Dhaumya first entered the narrative in the Adi Parva (first book of the epic), after the Pandavas escaped from the Lakshagriha (House of Lac), a trap set by their rivals, the Kauravas. He is introduced as a ascetic hermit, with little family background except for the mention of his brother, Devala. Upon reaching the banks of the Ganges, the Pandavas encountered Dhaumya at the sacred site of Utkoca, where he was engaged in deep penance. Following Arjuna’s victory over the Gandharva Chitraratha, the latter advised the Pandavas to appoint a purohita (priest) as their spiritual guide. Acting on this advice, they approached Dhaumya, who agreed to serve as their priest.

Dhaumya’s first major contribution as the Pandavas’ priest came during their marriage to Draupadi, the princess of Panchala. After Draupadi's marriage to all the five brothers were fixed, Dhaumya officiated the marriage rites, conducting separate ceremonies to sanctify her union with each of the five Pandava brothers, as ordained by divine will. After the Pandavas established the kingdom of Indraprastha, Dhaumya became one of the council members. Later, when sons were born to the Pandavas, he performed their upanayana (sacred thread) ceremonies. Dhaumya also presided over significant royal rituals. Notably, he served as the chief priest during Yudhishthira’s Rajasuya sacrifice, a grand ceremony symbolizing imperial authority. He culminated Yudhishthira’s formal consecration as emperor.

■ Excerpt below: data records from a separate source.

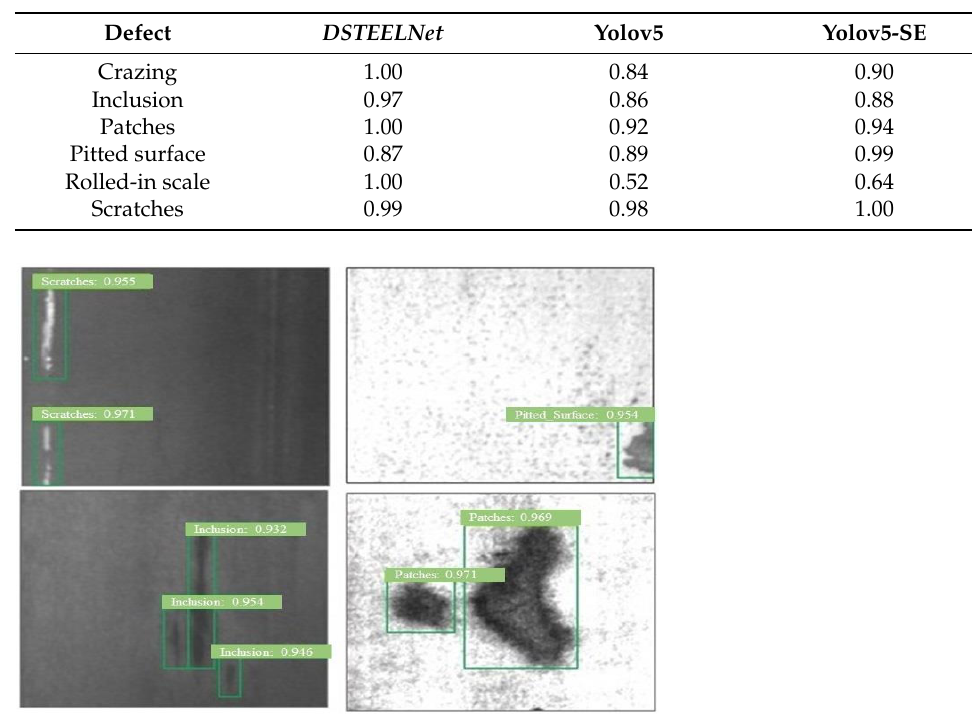
Figure 10. Confusion matrices for DSTEELNet , and ResNet50 on test GNEU dataset. Figure 10a shows that DSTEELNet detects all the steel surface defects perfectly except the inclusion defects. It misclassified 13 inclusion defects out of 90 as pitted_surface. Furthermore, as shown in Figure 10b ResNet50 misclassified 31 inclusion defects out of 90 as pitted_surface. In summary, DSTEELNet fails to detect 2.9% of defects in 540 im- ages however, ResNet50, MobileNet, VGG19, and VGG16 fail to detect defects in 6.6%,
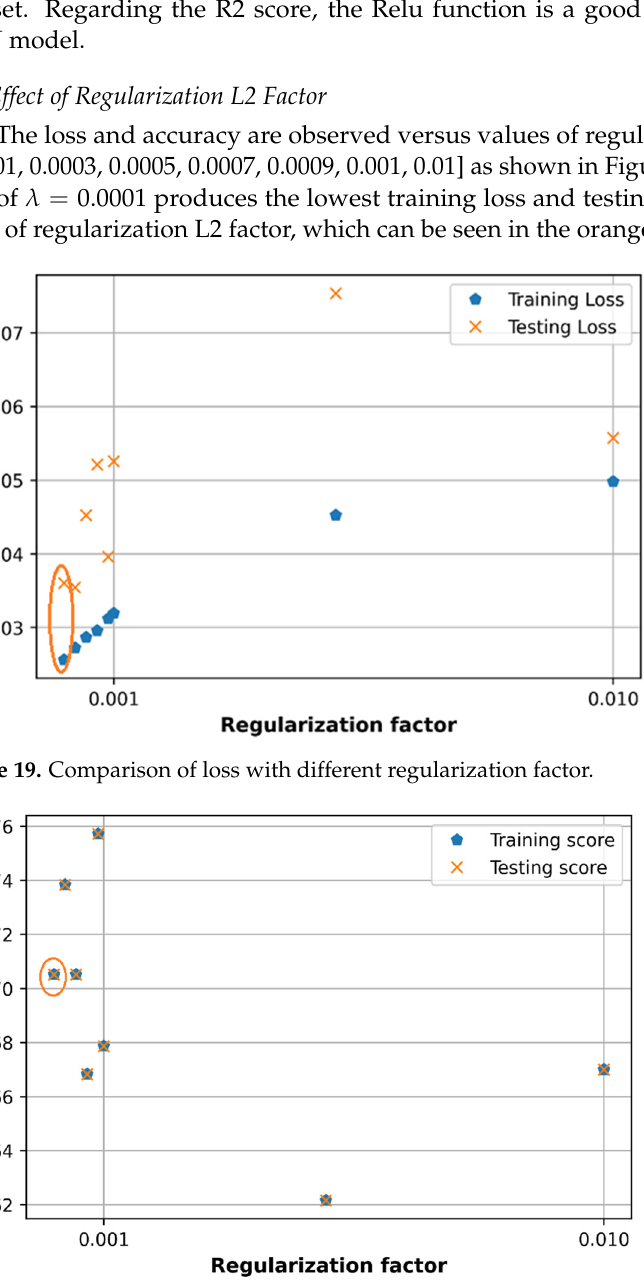
Figure 21. Comparison of loss with different the number of hidden units. The optimal number of neurons in each hidden layer when tuning separately (41 neurons) is different from the random search method result (58 neurons each layer). How- ever, the size of the DNN model in the random search method (in Table 3) produces a slightly lower loss (0.0023) and higher R2 score (0.77) compared to the model size tuned manually in this subsection.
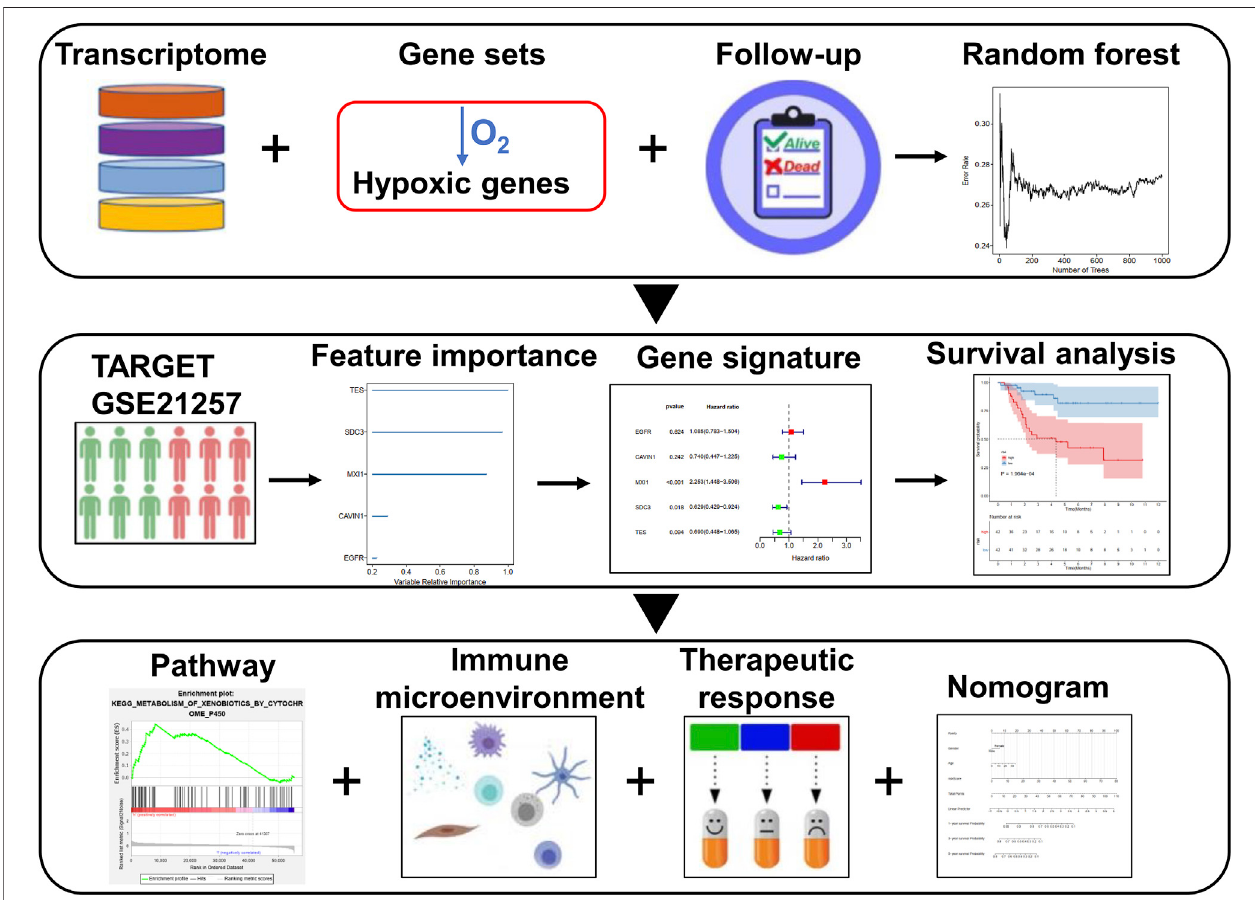
FIGURE 1 | Schematic diagram of the work fl ow of this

When the Pandavas and Draupadi were exiled to the forest after losing their kingdom in a rigged dice game, Dhaumya accompanied them during this period. On their way to the forest, Dhaumya walks ahead with kusha grass in hand and chants hymns such as Yamasama and Rudrasama to protect and bless them on their journey. During the entire period of exile, Dhaumya lived with the Pandavas and helped them at numerous occasions. He advised Yudhishthira on the importance of various sacred tirthas (pilgrimage sites) and when Yudhishthira struggles to feed the accompanying Brahmins, Dhaumya advises him to worship the Sun-god Surya by reciting his 108 names. Surya blesses Yudhishthira with inexhaustible food for twelve years, thereby allowing them to sustain their companions. Dhaumya used his ascetic powers to render ineffective the magical illusions of Kirmira, a powerful demon who attacked the Pandavas in the forest. Dhaumya also explained the movements of the Sun and the Moon to Yudhishthira, describing their cosmic significance and linking them to the positions of Vishnu and Brahma in Vedic cosmology. When Jayadratha abducted Draupadi from the hut, Dhaumya reproached him and attempted to stop him. As the Pandavas prepared to live incognito during their final year of exile in the court of King Virata, Dhaumya provided them with strategic advice on maintaining their anonymity. Before they left, he also performed the Agnishtoma sacrifice and recited Vedic mantras to bless their mission and ensure their success. During this period, Dhaumya resided in Panchala.

Following the Kurukshetra War, Dhaumya conducted the funeral rites and offerings for the fallen warriors, including the Pandavas’ relatives. Later, after Yudhishthira’s coronation as Emperor, Dhaumya continued to serve Yudhishthira in the court of Hastinapura and imparted teachings on the principles of dharma (righteousness) and governance.